→ Task statement:
Can you retype all of the data below line for line, with every character unchanged?

→ Input records:
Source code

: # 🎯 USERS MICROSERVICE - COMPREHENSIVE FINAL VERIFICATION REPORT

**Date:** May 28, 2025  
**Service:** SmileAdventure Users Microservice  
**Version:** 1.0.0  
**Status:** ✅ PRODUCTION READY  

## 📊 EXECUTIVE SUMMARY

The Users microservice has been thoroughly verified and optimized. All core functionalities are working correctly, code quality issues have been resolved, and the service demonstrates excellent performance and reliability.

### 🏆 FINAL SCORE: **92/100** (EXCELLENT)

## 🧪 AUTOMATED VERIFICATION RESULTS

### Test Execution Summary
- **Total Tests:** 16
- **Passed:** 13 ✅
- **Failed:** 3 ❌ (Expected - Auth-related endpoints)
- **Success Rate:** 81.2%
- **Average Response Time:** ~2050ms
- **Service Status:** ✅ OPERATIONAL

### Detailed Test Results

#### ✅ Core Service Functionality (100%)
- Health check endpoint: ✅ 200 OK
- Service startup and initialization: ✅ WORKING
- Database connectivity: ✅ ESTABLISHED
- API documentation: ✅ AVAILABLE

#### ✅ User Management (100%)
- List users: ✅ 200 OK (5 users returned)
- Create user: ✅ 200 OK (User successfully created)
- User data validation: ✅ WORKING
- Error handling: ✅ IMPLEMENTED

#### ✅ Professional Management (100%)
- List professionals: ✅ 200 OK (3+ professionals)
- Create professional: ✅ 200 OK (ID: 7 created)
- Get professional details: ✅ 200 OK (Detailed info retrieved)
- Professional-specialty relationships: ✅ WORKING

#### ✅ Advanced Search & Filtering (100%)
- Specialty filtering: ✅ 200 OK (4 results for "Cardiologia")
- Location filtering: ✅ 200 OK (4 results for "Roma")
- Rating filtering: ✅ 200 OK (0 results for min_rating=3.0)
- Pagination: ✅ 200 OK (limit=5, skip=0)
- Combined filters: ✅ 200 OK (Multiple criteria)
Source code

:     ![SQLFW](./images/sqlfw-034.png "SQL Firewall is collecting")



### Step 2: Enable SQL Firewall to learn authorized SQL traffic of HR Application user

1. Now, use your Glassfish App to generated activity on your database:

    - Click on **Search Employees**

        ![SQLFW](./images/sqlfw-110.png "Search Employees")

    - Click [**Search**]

→ Response to the task:
Source code

: # 🎯 USERS MICROSERVICE - COMPREHENSIVE FINAL VERIFICATION REPORT

**Date:** May 28, 2025  
**Service:** SmileAdventure Users Microservice  
**Version:** 1.0.0  
**Status:** ✅ PRODUCTION READY  

## 📊 EXECUTIVE SUMMARY

The Users microservice has been thoroughly verified and optimized. All core functionalities are working correctly, code quality issues have been resolved, and the service demonstrates excellent performance and reliability.

### 🏆 FINAL SCORE: **92/100** (EXCELLENT)

## 🧪 AUTOMATED VERIFICATION RESULTS

### Test Execution Summary
- **Total Tests:** 16
- **Passed:** 13 ✅
- **Failed:** 3 ❌ (Expected - Auth-related endpoints)
- **Success Rate:** 81.2%
- **Average Response Time:** ~2050ms
- **Service Status:** ✅ OPERATIONAL

### Detailed Test Results

#### ✅ Core Service Functionality (100%)
- Health check endpoint: ✅ 200 OK
- Service startup and initialization: ✅ WORKING
- Database connectivity: ✅ ESTABLISHED
- API documentation: ✅ AVAILABLE

#### ✅ User Management (100%)
- List users: ✅ 200 OK (5 users returned)
- Create user: ✅ 200 OK (User successfully created)
- User data validation: ✅ WORKING
- Error handling: ✅ IMPLEMENTED

#### ✅ Professional Management (100%)
- List professionals: ✅ 200 OK (3+ professionals)
- Create professional: ✅ 200 OK (ID: 7 created)
- Get professional details: ✅ 200 OK (Detailed info retrieved)
- Professional-specialty relationships: ✅ WORKING

#### ✅ Advanced Search & Filtering (100%)
- Specialty filtering: ✅ 200 OK (4 results for "Cardiologia")
- Location filtering: ✅ 200 OK (4 results for "Roma")
- Rating filtering: ✅ 200 OK (0 results for min_rating=3.0)
- Pagination: ✅ 200 OK (limit=5, skip=0)
- Combined filters: ✅ 200 OK (Multiple criteria)
Source code

:     ![SQLFW](./images/sqlfw-034.png "SQL Firewall is collecting")



### Step 2: Enable SQL Firewall to learn authorized SQL traffic of HR Application user

1. Now, use your Glassfish App to generated activity on your database:

    - Click on **Search Employees**

        ![SQLFW](./images/sqlfw-110.png "Search Employees")

    - Click [**Search**]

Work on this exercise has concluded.